Pablo fought back. The fear of the people had been realized. The violence that rocked the country had started again. And also the kidnappings of important people. It had all gotten completely out of control again. The country had become one battlefield. Colombia was under siege. People were afraid to go out of their homes even to the shops or the movies. All in search of one man. There was nothing that the government would do to stop it.

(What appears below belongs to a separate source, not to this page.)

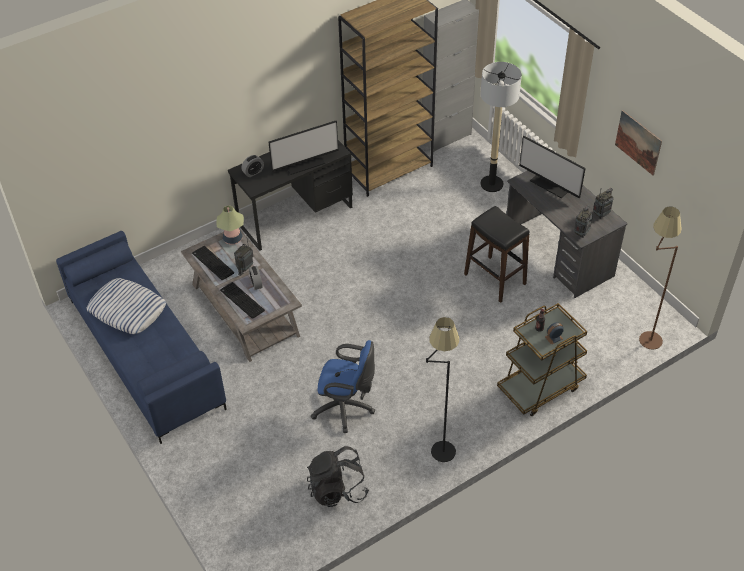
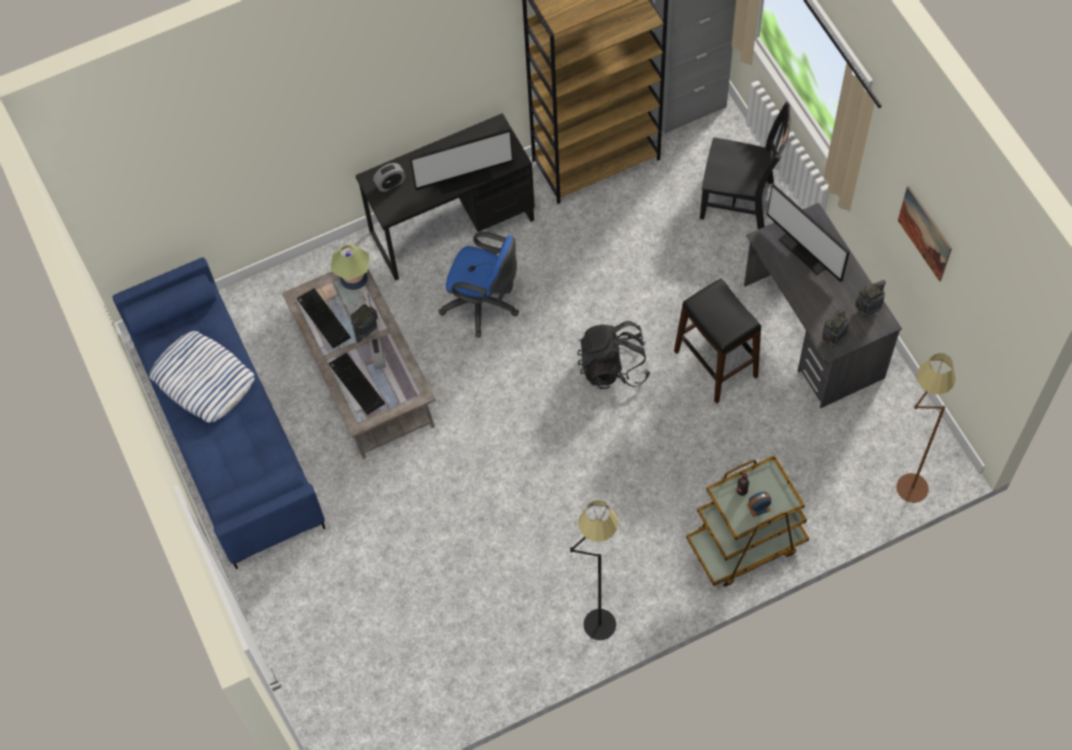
camera: 10 degrees right, 15 degrees up
black backpack [307,446,369,507] -> black backpack moved to [578,321,650,389]
blue office chair [311,340,375,433] -> blue office chair moved to [439,231,519,337]
floor lamp [480,62,522,192] -> black chair [700,102,791,229]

Los Pepes couldn’t catch Pablo, nor could they find me, so instead they began killing anyone who was part of our organization. They didn’t go just after the sicarios; instead they went after people working for Pablo who couldn’t defend themselves. They killed many of my accountants. Pablo’s main lawyer who was negotiating with the government, Guido Parra, who had also worked with the government, and his fifteen-year-old son were assassinated by Los Pepes and a note was left around their necks for Pablo: “What do you think of this exchange for your bombs now, Pablo?” Los Pepes killed lawyers who had worked for Pablo, preventing them from trying to work a compromise with the government. They killed the sicarios. They killed people who did business, people who had worked at Napoles, anyone who had an association with Pablo or with me. My closest friends were Guayabita, El Negro, Chocolo, my trainer from my bicycle life Ricardo, and my friend since I was fifteen years old, Halaix Buitrago. None of these had connections to the drug business. They were friends who would visit me at the Cathedral to play cards, kick a ball, and help me fill the days. Los Pepes kept track of them. After our escape Halaix went to live safely in Europe. This was not the same El Negro who worked for Pablo, and he and his wife, Marbel, moved to Argentina with members of their family and my own for safety. But Ricardo and Guayabita were kidnapped and tortured to try to get information about finding Pablo and their bodies were found dropped on the street next to the Medellín River. Chocolo was a psychologist and he was on vacation with his wife and six-year-old daughter in Cartagena; he stopped at a traffic light, and in the usual way two motorcycles came alongside and started shooting with machine guns. Chocolo died right there, but miraculously his family was saved.